• _Supplied records_:
__________________________________________________
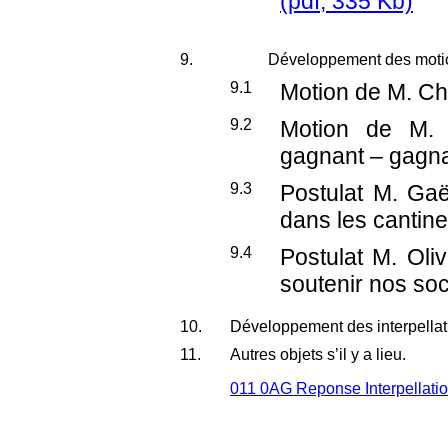
(pdf, 335 Kb)
9.
Développement des motion
9.1
Motion de M. Chr
9.2
Motion de M. 
gagnant – gagna
9.3
Postulat M. Gaë
dans les cantin
9.4
Postulat M. Oliv
soutenir nos soc
10.
Développement des interpellati
11.
Autres objets s’il y a lieu.
011 0AG Reponse Interpellat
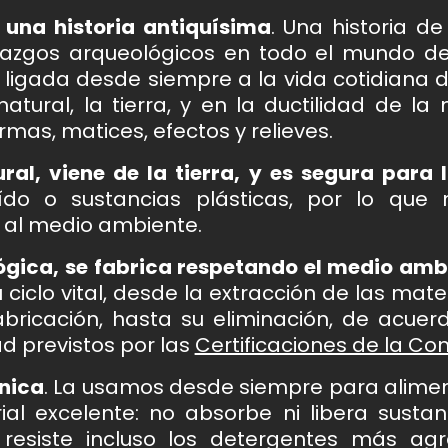
una historia antiquísima
. Una historia de
lazgos arqueológicos en todo el mundo desd
, ligada desde siempre a la vida cotidiana 
natural, la tierra, y en la ductilidad de l
ormas, matices, efectos y relieves.
al, viene de la tierra, y es segura para 
ído o sustancias plásticas, por lo que n
 al medio ambiente.
ógica, se fabrica respetando el medio amb
 ciclo vital, desde la extracción de las ma
abricación, hasta su eliminación, de acuer
d previstos por las
Certificaciones de la C
énica
. La usamos desde siempre para alimen
al excelente: no absorbe ni libera susta
 resiste incluso los detergentes más ag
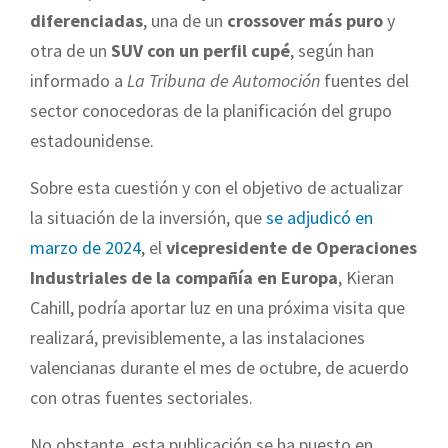
diferenciadas
, una de un
crossover más puro
y
otra de un
SUV con un perfil cupé
, según han
informado a
La Tribuna de Automoción
fuentes del
sector conocedoras de la planificación del grupo
estadounidense.
Sobre esta cuestión y con el objetivo de actualizar
la situación de la inversión, que
se adjudicó en
marzo de 2024
, el
vicepresidente de Operaciones
Industriales de la compañía en Europa
, Kieran
Cahill, podría aportar luz en una próxima visita que
realizará, previsiblemente, a las instalaciones
valencianas durante el mes de octubre, de acuerdo
con otras fuentes sectoriales.
No obstante, esta publicación se ha puesto en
__________________________________________________
• _Activity_:
Show every line from the rows above that contains the string "desde".

• _Response_:
, ligada desde siempre a la vida cotidiana 
 ciclo vital, desde la extracción de las ma
. La usamos desde siempre para alimen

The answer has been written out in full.